Каким-то шестым чувством Хубер уловил, что его уединение кто-то нарушил. Он слегка приоткрыл один глаз и увидел, что из-за шалаша выглядывает Джитта. Он уже давно понял, что маркитантка положила на него глаз, но ему до сих пор удавалось избегать ее неотразимого обаяния. Джитта была, почти как все маркитантки из обоза, полненькой, но эта полнота ей шла. А уж лицо у нее было и вовсе привлекательным – удивительно чистым, румяным и сочным, как наливное яблоко.
В отличие от многих других товарок Джитта не прыгала в постель первого попавшегося кнехта. Она оказалась очень разборчивой особой. Хуберт даже подозревал, что ей не чужды возвышенные чувства. Чтобы проверить свой вывод, он однажды спел песню о несчастной любви сиротки Гретхен, и бедняжка Джитта пустила слезу. Правда, эта «возвышенность» никак не сказывалась на ее торгашеских способностях.
Она упрямо держала цену даже тогда, когда Хуберт изображал на своем лице свою самую искреннюю и обаятельную улыбку. Похоже, Джитта твердо придерживалась правила всех маркитанток: торговля и постель – разные вещи.
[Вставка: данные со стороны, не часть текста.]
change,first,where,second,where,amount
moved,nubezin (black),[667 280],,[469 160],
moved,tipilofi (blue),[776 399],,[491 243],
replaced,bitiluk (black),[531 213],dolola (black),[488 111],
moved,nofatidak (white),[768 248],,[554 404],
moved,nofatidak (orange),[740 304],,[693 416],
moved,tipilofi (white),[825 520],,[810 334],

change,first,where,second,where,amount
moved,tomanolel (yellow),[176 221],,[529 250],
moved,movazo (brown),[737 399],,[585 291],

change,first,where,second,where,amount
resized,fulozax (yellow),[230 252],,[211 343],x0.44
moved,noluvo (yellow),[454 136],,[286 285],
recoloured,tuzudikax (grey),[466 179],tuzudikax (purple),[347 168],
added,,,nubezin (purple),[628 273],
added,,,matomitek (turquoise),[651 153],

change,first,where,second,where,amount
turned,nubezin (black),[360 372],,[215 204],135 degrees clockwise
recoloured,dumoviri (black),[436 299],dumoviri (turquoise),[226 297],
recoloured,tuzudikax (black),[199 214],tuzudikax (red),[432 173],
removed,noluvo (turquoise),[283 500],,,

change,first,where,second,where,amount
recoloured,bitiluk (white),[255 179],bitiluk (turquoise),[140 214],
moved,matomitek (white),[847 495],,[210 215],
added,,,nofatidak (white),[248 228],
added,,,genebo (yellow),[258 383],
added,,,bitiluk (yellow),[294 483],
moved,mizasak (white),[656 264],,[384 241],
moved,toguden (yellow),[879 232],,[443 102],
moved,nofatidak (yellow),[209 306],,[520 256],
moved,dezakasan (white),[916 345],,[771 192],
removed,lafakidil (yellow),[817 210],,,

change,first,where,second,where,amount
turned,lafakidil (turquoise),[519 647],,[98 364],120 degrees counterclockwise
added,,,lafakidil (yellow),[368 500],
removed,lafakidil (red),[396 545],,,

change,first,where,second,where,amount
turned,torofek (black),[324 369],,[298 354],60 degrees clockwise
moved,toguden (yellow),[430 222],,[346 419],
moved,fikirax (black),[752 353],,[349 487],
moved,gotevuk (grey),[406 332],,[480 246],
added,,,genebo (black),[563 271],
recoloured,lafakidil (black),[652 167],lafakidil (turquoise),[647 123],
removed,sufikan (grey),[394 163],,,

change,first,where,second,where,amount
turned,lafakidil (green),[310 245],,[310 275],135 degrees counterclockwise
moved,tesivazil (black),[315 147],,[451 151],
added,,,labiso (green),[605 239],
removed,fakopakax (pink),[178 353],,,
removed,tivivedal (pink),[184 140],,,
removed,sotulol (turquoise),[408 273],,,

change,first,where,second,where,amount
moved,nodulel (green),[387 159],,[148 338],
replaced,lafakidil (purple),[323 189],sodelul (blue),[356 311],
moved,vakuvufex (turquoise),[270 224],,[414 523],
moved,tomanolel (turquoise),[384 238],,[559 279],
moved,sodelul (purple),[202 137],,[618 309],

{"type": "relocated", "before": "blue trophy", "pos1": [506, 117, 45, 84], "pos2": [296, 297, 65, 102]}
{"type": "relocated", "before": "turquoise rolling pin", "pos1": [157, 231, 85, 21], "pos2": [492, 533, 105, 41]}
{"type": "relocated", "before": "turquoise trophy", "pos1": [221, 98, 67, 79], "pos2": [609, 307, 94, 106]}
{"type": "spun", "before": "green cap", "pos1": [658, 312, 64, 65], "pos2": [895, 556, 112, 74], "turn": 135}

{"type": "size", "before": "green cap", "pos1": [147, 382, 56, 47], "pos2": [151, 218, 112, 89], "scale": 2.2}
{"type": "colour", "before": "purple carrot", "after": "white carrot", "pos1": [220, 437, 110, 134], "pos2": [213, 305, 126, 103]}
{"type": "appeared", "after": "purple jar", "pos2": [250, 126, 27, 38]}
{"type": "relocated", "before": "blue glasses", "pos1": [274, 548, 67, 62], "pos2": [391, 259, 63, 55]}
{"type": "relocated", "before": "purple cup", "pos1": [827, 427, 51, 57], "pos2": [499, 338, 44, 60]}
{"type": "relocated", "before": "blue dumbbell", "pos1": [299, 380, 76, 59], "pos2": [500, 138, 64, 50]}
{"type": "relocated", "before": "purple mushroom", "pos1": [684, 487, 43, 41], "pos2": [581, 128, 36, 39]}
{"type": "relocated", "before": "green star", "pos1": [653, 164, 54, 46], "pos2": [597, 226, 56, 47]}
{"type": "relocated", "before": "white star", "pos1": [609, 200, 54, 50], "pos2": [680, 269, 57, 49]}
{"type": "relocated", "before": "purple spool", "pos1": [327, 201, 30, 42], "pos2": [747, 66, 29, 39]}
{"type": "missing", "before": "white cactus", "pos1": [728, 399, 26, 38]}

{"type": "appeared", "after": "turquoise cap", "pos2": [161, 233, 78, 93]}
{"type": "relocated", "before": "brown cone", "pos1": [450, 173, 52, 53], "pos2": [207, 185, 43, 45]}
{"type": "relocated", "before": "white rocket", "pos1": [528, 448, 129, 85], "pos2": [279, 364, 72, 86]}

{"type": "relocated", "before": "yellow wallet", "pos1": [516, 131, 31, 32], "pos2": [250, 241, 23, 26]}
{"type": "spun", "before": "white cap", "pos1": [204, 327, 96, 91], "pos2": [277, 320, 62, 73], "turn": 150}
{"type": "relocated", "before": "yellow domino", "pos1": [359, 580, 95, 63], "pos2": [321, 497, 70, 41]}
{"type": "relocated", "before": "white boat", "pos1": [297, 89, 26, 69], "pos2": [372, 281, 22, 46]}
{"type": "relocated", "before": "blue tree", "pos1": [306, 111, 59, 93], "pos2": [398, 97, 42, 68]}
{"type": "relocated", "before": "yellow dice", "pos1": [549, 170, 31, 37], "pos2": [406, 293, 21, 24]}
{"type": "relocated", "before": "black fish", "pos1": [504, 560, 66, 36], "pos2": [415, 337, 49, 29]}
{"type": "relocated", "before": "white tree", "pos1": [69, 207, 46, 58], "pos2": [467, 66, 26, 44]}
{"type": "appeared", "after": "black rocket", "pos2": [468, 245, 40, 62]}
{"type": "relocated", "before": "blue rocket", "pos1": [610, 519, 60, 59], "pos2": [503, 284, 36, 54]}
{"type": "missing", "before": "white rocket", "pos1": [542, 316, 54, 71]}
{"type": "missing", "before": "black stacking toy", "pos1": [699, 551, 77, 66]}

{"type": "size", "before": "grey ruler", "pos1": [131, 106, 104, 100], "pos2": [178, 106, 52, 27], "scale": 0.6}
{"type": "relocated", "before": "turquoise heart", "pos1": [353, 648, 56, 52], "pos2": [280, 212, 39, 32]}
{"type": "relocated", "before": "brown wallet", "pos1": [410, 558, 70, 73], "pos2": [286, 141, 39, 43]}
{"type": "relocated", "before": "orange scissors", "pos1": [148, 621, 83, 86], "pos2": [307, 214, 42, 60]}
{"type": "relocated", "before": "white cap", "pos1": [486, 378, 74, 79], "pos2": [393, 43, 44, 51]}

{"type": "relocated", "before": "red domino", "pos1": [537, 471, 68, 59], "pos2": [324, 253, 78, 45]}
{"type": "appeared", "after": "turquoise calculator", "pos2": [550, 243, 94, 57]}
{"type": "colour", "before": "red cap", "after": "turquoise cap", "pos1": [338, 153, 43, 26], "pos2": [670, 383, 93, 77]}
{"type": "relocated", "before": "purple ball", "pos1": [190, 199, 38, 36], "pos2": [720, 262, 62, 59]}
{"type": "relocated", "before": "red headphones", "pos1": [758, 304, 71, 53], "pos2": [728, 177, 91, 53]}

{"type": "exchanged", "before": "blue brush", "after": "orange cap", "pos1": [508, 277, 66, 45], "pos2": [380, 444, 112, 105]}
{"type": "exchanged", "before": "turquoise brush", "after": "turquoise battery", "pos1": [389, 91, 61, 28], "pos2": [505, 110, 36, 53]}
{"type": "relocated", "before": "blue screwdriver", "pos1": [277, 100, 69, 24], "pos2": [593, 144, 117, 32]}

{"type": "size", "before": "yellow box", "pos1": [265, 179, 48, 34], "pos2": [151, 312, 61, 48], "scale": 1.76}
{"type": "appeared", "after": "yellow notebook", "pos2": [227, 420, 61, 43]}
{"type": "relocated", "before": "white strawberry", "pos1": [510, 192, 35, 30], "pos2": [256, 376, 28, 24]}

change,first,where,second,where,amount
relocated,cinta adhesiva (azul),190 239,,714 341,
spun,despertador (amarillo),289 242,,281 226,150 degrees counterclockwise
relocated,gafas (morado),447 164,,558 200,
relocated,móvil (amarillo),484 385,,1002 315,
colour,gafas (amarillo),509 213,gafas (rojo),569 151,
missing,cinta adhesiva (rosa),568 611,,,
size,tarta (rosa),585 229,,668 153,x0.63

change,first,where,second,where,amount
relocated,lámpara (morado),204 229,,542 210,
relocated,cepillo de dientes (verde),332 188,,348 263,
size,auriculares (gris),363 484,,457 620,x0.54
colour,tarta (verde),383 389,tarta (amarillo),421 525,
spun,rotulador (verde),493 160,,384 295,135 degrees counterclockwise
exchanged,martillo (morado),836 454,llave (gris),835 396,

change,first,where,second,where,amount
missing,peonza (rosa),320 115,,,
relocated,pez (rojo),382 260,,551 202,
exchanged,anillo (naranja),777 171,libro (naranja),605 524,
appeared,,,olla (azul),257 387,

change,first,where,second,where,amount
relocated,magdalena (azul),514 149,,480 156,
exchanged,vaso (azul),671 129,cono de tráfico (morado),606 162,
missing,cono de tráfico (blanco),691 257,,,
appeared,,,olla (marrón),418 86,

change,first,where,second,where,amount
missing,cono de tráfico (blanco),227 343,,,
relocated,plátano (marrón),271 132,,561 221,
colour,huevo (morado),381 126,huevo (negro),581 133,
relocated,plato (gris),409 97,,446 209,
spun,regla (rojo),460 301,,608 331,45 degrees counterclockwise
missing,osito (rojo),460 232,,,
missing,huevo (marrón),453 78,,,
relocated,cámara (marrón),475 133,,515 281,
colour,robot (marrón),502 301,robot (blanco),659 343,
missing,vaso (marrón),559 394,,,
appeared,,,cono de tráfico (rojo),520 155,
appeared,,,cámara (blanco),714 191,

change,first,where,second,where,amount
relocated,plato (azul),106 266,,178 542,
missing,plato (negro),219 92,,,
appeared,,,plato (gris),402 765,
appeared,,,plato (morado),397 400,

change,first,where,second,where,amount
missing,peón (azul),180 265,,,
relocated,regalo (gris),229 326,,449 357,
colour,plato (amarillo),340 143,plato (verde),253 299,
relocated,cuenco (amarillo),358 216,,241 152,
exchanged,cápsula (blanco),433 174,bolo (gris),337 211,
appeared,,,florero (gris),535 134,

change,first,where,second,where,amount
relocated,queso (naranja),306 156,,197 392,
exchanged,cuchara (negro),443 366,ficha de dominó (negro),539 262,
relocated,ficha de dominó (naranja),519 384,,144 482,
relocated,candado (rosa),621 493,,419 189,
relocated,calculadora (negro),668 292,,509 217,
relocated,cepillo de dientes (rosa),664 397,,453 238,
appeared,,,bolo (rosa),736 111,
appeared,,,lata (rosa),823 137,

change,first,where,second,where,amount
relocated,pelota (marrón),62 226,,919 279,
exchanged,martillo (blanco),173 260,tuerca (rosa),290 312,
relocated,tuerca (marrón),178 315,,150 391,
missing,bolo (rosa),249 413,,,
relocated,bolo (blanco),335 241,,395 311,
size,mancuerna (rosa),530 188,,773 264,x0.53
Дело главнее всего, а тем, кто хочет поживиться на дармовщину, лучше закатать губу.
Выждав какое-то время, Хуберт, который даже не дернулся, весело спросил:
– Ну и что ты, Джитта, нашла во мне такого, чего нет у других мужчин?
– Ах! – раздался испуганный возглас, и маркитантка скрылась из поля зрения менестреля.
Он встал и, закутавшись в кусок ветхой шерстяной ткани, служившей ему постелью и одеялом – в зависимости от ситуации, предстал перед пунцовой от стыда Джиттой, которая спряталась за шалаш.
– Ба-ба-ба! – воскликнул, смеясь, Хуберт. – Что я вижу? Наша Джитта, которая никогда не лезет в кошель за словом, изображает невинную пастушку, дитя природы. Что ты забыла возле моего шатра?
– Э-э… Рыцарь… Ну этот… – начала блеять Джитта неожиданно тонким детским голоском.
– Тебя послал за мной рыцарь? – догадался менестрель. – Как его зовут?
– Фон Поленц… – наконец вспомнила Джитта.
– Чудеса… Он что, лишился своего оруженосца? Неужто пруссы проткнули Эриха стрелой?! Это было бы замечательно, одним плутом на земле станет меньше.
– Не знаю… – буркнула Джитта, постепенно обретая душевное равновесие. – Я проходила мимо, рыцарь попросил…
– Что ж, благодарствую, красавица. А поскольку все имеет свою цену, – по-моему, так звучит неписаный устав торговцев? – в том числе и услуги гонца, получи от меня плату.
С этими словами Хуберт снял с веревки, натянутой возле шалаша, большую вяленую рыбину и ткнул ее в руки маркитантки.
– Бери, бери, рыбка очень вкусная. Свежая. Мне сказали, что ты любишь вяленую рыбу. Не так ли?
– Да… Спасибо…
С этими словами Джитта круто развернулась и едва не бегом бросилась прочь. Хуберт расхохотался и занялся своими длинными густыми волосами. Теперь предстояло их хорошо отмыть мыльным корнем, просушить и тщательно вычесать частым гребешком – чтобы удалить мертвую вшу и гнид. А фон Поленц может и подождать – не велика цаца. Да и куда спешить?
Что касается вяления рыбы, то этим делом занимался менестрель. Он сам ее ловил в заливе, сам солил и потом вялил. Для этого Хуберт вкопал два столба и натянул между ними веревку. Но вывешивал сушить свой улов только тогда, когда находился возле шалаша. В противном случае рыбе могли приделать ноги – всегда голодные сариенты, полубратья и прочий служивый люд не гнушался элементарных краж, тащил все подряд, даже то, что можно было назвать съедобным с большой натяжкой. А уж вяленая рыба вообще считалась деликатесом.